Maleimide-thiol chemistry is widely used for the design and preparation of ligand-decorated drug delivery systems such as poly(lactide-co-glycolide) (PLGA) based nanoparticles (NPs). While many publications on nanocarriers functionalized exploiting this strategy are available in the literature, the conditions at which this reaction takes place vary among publications. This paper presents a comprehensive study on the conjugation of the peptide cRGDfK and the nanobody 11A4 (both containing a free thiol group) to maleimide functionalized PLGA NPs by means of the maleimide-thiol click reaction. The influence of different parameters, such as the nanoparticles preparation method and storage conditions as well as the molar ratio of maleimide to ligand used for conjugation, on the reaction efficiency has been evaluated. The NPs were prepared by a single or double emulsion method using different types and concentrations of surfactants and stored at 4 or 20 °C before reaction with the targeting moieties. Several maleimide to ligand molar ratios and different reaction times were studied and the conjugation efficiency was determined by quantification of the not-bound ligand by liquid chromatography. The kind of emulsion used to prepare the NPs as well as the type and concentration of surfactant used had no effect on the conjugation efficiency. Reaction between the maleimide groups present in the NPs and cRGDfK was optimal at a maleimide to thiol molar ratio of 2:1, reaching a conjugation efficiency of 84 ± 4% after 30 min at room temperature in 10 mM HEPES pH 7.0. For 11A4 nanobody the optimal reaction efficiency, 58 ± 12%, was achieved after 2 h of incubation at room temperature in PBS pH 7.4 using a 5:1 maleimide to protein molar ratio. Storage of the NPs at 4 °C for 7 days prior to their exposure to the ligands resulted in approximately 10% decrease in the reactivity of maleimide in contrast to storage at 20 °C which led to almost 40% of the maleimide being unreactive after the same storage time. Our findings demonstrate that optimization of this reaction, particularly in terms of reactant ratios, can represent a significant increase in the conjugation efficiency and prevent considerable waste of resources.

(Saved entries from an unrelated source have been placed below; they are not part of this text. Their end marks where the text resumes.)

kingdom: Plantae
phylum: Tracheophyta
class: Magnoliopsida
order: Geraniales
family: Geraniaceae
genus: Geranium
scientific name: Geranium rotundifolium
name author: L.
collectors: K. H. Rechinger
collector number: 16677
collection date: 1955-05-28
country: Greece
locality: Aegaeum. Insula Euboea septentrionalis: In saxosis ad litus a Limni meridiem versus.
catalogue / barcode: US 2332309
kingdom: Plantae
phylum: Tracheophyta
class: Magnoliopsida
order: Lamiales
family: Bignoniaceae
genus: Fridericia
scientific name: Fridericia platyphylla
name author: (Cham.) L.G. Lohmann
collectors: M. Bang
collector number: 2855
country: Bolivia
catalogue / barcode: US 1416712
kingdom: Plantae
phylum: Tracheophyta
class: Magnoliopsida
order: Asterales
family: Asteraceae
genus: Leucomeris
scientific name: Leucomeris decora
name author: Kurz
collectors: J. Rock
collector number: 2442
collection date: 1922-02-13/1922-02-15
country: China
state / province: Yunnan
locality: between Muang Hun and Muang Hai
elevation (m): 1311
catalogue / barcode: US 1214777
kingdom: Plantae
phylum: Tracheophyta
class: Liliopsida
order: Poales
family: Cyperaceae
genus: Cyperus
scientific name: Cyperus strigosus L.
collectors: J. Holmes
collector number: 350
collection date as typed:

马来酰亚胺-硫醇化学被广泛地用于配体的装饰的药物递送系统，例如聚的设计和制备（丙交酯-共-乙交酯）（PLGA）基纳米颗粒（NPs）。尽管文献中提供了许多有关利用这种策略功能化的纳米载体的出版物，但该反应发生的条件因出版物而异。本文介绍了通过马来酰亚胺-硫醇点击反应将肽cRGDfK和纳米抗体11A4（均含有游离硫醇基）与马来酰亚胺官能化的PLGA NP偶联的综合研究。评估了不同参数（例如纳米颗粒的制备方法和储存条件以及用于共轭的马来酰亚胺与配体的摩尔比）对反应效率的影响。通过使用不同类型和浓度的表面活性剂通过单乳液或双乳液方法制备NP，并在与目标部分反应之前将其存储在4或20°C下。研究了几种马来酰亚胺与配体的摩尔比和不同的反应时间，并通过液相色谱定量未结合的配体来确定缀合效率。用于制备NP的乳液的种类以及所使用的表面活性剂的类型和浓度对缀合效率没有影响。NP中存在的马来酰亚胺基团与cRGDfK之间的反应在马来酰亚胺与硫醇的摩尔比为2：1时是最佳的，室温下在30 m下于10 mM HEPES pH 7.0中达到的缀合效率为84±4％。对于11A4纳米抗体，最佳反应效率为58±12％，在室温下于5：1马来酰亚胺与蛋白质的摩尔比的PBS pH 7.4中温育2小时后，获得了λ。NP在暴露于​​配体之前在4°C下保存7天，导致马来酰亚胺的反应性降低约10％，而在20°C下保存则导致几乎40％的马来酰亚胺在反应后不反应。相同的存储时间。我们的发现表明，该反应的优化，尤其是在反应物比例方面的优化，可以代表共轭效率的显着提高，并防止大量的资源浪费。NP在暴露于​​配体之前在4°C下保存7天，导致马来酰亚胺的反应性降低约10％，而在20°C下保存则导致几乎40％的马来酰亚胺在反应后不反应。相同的存储时间。我们的发现表明，该反应的优化，尤其是在反应物比例方面的优化，可以代表共轭效率的显着提高，并防止大量的资源浪费。NP在暴露于​​配体之前在4°C下保存7天，导致马来酰亚胺的反应性降低约10％，而在20°C下保存则导致几乎40％的马来酰亚胺在反应后不反应。相同的存储时间。我们的发现表明，该反应的优化，尤其是在反应物比例方面的优化，可以代表共轭效率的显着提高，并防止大量的资源浪费。